The wind forced us back up somewhat but we escaped the worst of the light winds and only suffered a few minor kite wraps until our starboard spinnaker shackle exploded, putting dear Frankie, our heavyweight  spinnaker in the water… again. Sorry Frankie. We did however clock 27.4 knots, our fastest speed downwind so far. Pretty cool and pretty fast.

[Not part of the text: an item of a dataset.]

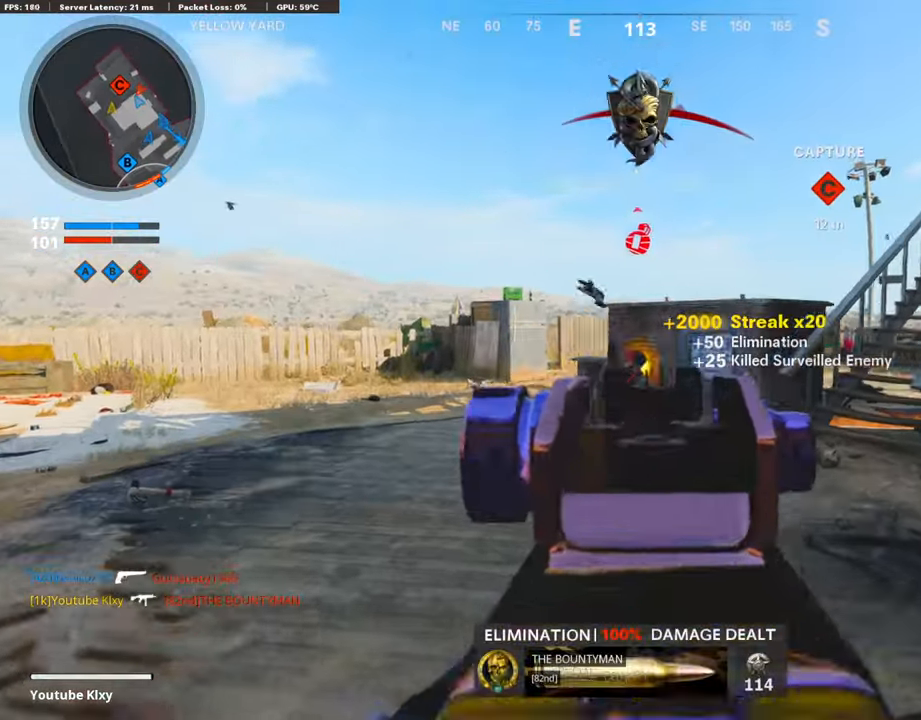
{"buttons": [], "left_stick": "down-right", "right_stick": "right", "events": [[17, "L1", "up"], [34, "left_stick", "up"], [68, "L3", "down"], [185, "SQUARE", "down"], [236, "L3", "up"], [269, "SQUARE", "up"], [269, "left_stick", "down-right"], [387, "right_stick", "right"]]}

We are now well schooled in recovery and we pounced. Back on board, minor damage. We repaired the halyard in the light of day and have since flown kites on it again. My repairs and blood knot have held…(relief)!

Longest Night, Part 2

After steaming along for the best part of two weeks, mostly incident free, the wind came back on the nose for the run-in. Time for a repeat of race start, another bit of symmetry as we smashed into the waves. We were still speeding along. All up on the rail to try to better balance the boat. Reefs in as the wind gusted to 63 knots while averaging 40s. The terrifying force of nature, in numbers. A flavour of what is to come as we head towards the Southern Ocean. Yay - or rather not! (Feel free to try the previous trick to recreate the carnage but after a few days without sleep. It’s way more fun that way. Don’t forget to keep the lights off.)

Photo Finish

The famous Table Mountain wind shadow. From 40 knots to 4 knots just like that it seems. So close, we could see the finish, land ho. Yet so damn far. The coastline was spectacular as the sun rose in tandem, not a cloud in sight.

No less thrilling despite crawling along, IchorCoal stopped dead ahead in a wind hole. After 3,500 miles, we were metres apart. Every light wind trick we learned on Leg 1 (*see Madeira Moment), we exchanged places repeatedly as we tried to beat the home boat into port.

Just 6 minutes between us, but only a hundred metres or so after an ocean. Frankly it’s ridiculous. After sneaking them at the Scoring Gate, we did it again. Sorry not sorry. 6th place was ours - Da Nang -Viet Nam are on the march. Onwards into the Southern Ocean… basically I’m terrified.  We’re going anyway. See you in Albany.